Helen had always been lucky. She had been discovered as a child prodigy at the age of seven, and now, having just turned eighteen, she was fêted as one of the best musicians in the world. In Italy, the newspapers were already declaring her, an Englishwoman, to be the true heir of Paganini. When her agent had shown her the headline, she had smiled. Let people believe what they would! She knew to whom she owed her success. She remembered only too well the promise she had made.
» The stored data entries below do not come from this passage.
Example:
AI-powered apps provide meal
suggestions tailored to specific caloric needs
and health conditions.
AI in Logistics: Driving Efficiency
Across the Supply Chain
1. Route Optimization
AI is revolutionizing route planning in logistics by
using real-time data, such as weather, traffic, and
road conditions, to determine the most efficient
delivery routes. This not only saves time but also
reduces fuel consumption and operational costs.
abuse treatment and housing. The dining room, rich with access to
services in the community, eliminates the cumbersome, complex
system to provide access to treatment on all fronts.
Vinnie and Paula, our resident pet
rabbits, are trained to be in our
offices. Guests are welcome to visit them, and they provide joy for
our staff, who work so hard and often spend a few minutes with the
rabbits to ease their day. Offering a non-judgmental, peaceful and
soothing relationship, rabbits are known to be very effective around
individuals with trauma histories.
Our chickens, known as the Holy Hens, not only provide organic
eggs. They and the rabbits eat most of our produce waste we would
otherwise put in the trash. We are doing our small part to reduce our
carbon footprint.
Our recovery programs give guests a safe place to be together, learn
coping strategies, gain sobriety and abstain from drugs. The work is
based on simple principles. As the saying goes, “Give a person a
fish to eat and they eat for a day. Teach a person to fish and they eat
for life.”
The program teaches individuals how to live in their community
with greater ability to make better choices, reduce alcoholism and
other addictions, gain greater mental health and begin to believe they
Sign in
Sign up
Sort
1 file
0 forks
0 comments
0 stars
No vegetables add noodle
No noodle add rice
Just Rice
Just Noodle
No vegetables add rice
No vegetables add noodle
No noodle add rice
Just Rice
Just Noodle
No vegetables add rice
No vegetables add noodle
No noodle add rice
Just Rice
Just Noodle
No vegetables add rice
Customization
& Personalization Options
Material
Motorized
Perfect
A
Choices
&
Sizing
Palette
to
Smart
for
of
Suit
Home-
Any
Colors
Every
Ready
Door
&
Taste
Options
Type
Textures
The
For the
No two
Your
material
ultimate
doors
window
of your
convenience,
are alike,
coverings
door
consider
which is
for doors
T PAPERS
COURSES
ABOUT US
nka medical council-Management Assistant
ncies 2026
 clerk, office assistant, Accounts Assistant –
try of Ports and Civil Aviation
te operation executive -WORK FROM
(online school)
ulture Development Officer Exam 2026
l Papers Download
And now that woman had turned up. She had followed her like a shadow almost everywhere she went for three days now. As Helen walked the streets of London, she caught glimpses of her. Whenever her gaze wandered out the window while practicing, she saw her across the street. The first day Helen had thought it a mere coincidence, but as the sightings were repeated over the next two days, she began to feel nervous. Every so often she encountered crazy admirers, women included, who would do anything to get her on her own for a moment.
Trevor Black, her agent, had dismissed her concern when she told him about it.
“It’s only an old woman, harmless, if a little mad.”
“Harmless? Mad people are never harmless! Perhaps she’s hiding a knife in her bag,” Helen had replied, but Trevor seemed convinced that the old woman meant her no harm.
“If she’s still bothering you after the concert, we’ll inform the police.”
“Why not now?”
“Because they’d only laugh at us. Just look at her!”
Trevor had pointed through the window to where the stranger could be seen at the end of the street. Her figure was a little stooped, her clothes old-fashioned, and her features Asiatic. Helen had no idea why this woman should be stalking her. She was momentarily reminded of her childhood, but she quickly pushed the thought to one side.
She was now sure that the stranger really had been watching her, waiting for an opportunity to speak to Helen alone. She had somehow managed to worm her way into the dressing room shortly after Helen had sent Rosie off to see how full the auditorium was.
Helen’s first instinct had been to call for help, but there had been something hypnotic about the woman that made it impossible for her to cry out. What the visitor told her during the brief conversation made something give way inside her, and Helen shouted at the woman to leave.
She had obeyed, but her assertion still hung in the room. Of course it was possible that she was lying, but something told Helen that was not the case. Everything fit together. Long-forgotten images, memories of words spoken, thoughts—they all suddenly made sense.
Helen looked at the violin lying nearby. Before her visitor had appeared, she had wanted to practice a couple of particularly difficult passages one final time, but there was no hope of that now.
With shaking hands, Helen gripped the instrument and turned it over. As her fingers slid over the rose burned into it, a face appeared in her mind’s eye. The face of the woman who had given her this violin. Was it really possible?
As the door behind Helen was pushed open, the violin made a strange, hollow sound. A broken string lashed her skin, leaving a red welt. Shaken, Helen watched drops of blood well up along the cut as the memory of her cruel music teacher stirred a surge of anger inside her. In her rage she felt like jumping up and throwing the violin into a corner, but Rosie’s kind face appeared behind her in the mirror.
“We have a full house!” Her smile faded. “My goodness!” Her dresser’s hand flew to her mouth in shock as she saw the blood oozing from Helen’s wrist. “Are you all right?”
“It’s nothing,” Helen replied, summoning her self-control. She hardly felt the pain, as the anger inside her was stronger, drowning out all physical sensation. “One of the strings broke. I was careless.”